February 8, 2010 at 4:41 PM  
Blogger Melisa said...

My only tip is to make sure you get stuff turned in on time. My DrH turned in the papers late, so he had to make a payment. But that isn't the worst of it. Because he made a payment, he can't apply for forbearance anymore and we are stuck making payments on a resident's salary. SUCKS!!! I detest the company we have the loan with and can hardly wait to be done with them.

February 8, 2010 at 6:32 PM  
Blogger Married to a med student - Marissa Nicole said...

As already mentioned Medical Residents USED to qualify for medical deferment for the first three years of residency. (Meaning NO interest accrued). In Summer of 2009 they changed the law and made it harder to qualify for economic hardship deferment but instead offer IBR (income based repayment). Unfortunately IBR wasn't really designed with residents in mind - it allows you to limit student loan payments to 15% of your income, but this may still be too high for many residents and there are also some glitches if the spouse has student loans you could end up paying 30% of both of your salaries!
You can still forbear as long as you are in residency or fellowship but interest DOES accrue. But you can make payments without being penalized.
Because we do not anticipate being able to payback during residency we will forbear the entire time and just make payments when we can to minimize interest.

Also deferrment and forbear are often used in the opposite definition and I often get confused!

One more thing - an accountant offered to write a post for my blog explaining all the loan stuff, so I'll post the article here when I get it!

February 8, 2010 at 9:41 PM  
Blogger Sarah Weiss said...

We just went through this process. If you have federal loans then you may qualify for Economic Hardship for up to 3 years. We just qualified as a family of 4 and a first year intern's salary. During that time interest accrues on your unsubsidized loans, but the government pays for the interest on your subsidized loans. Unfortunately the only option with private loans is forbearanace. We are doing IBR on one of our small loans held by a different lender because they wouldn't take into consideration our total debt, only the debt we had with them. Hope this helps!
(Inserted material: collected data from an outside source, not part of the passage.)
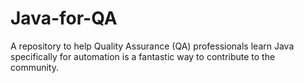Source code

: # Java-for-QA
A repository to help Quality Assurance (QA) professionals learn Java specifically for automation is a fantastic way to contribute to the community.
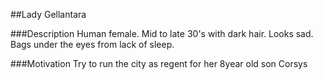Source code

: ##Lady Gellantara

###Description
Human female. Mid to late 30's with dark hair. Looks sad. Bags under the eyes from lack of sleep. 

###Motivation
Try to run the city as regent for her 8year old son Corsys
February 9, 2010 at 3:40 PM  
Blogger Timani said...

Smart to get it all figured out now. We had it all figured out and then the rules changed right after graduation and I freaked! (our payments will be apx $3500/mo). Loans are automatically deferred for the 6 months following graduation. To get an economic deferment for my family of 10 wasn't too tough, except with a few loans (I don't remember which ones they were right now) it didn't matter how many children we had, the calculation would only allow him to count a spouse and he made $40 too much to qualify for deferment. But we would qualified if received State benefits, so we applied and all they needed was a faxed statement. We now have all of them in deferment or forbearance.

February 10, 2010 at 4:46 AM  
Blogger Kathi the wingspouse said...

Times hav definitely changed since M was a resident. I can't imagine. We had to put everything into forbearance - even the 16% HEAL loans (ouch!).

As soon as M got his MD, we shopped for a bank that would give us a personal loan (and eventually a 2nd equity loan) to pay off the highest rates for a lower one. I don't know if they will still do that, but at the time we were told a physician was considered a "no risk" loan.If you want to try that, look for a bank that offers "personal banking" or if yo're in OH they call it "private banking" because that is a special service that gives all kinds of perks in return for passing higher amts of money thru the bank.

It still took us 15 years to pay off, but we had a lot of debt accrue just over those education years.

February 10, 2010 at 6:14 PM  
Blogger JLee said...

Thanks so much for all of your answers. It really does help a lot!

February 11, 2010 at 1:56 PM  
Blogger bookpenporch said...

does forbearance hurt your credit score?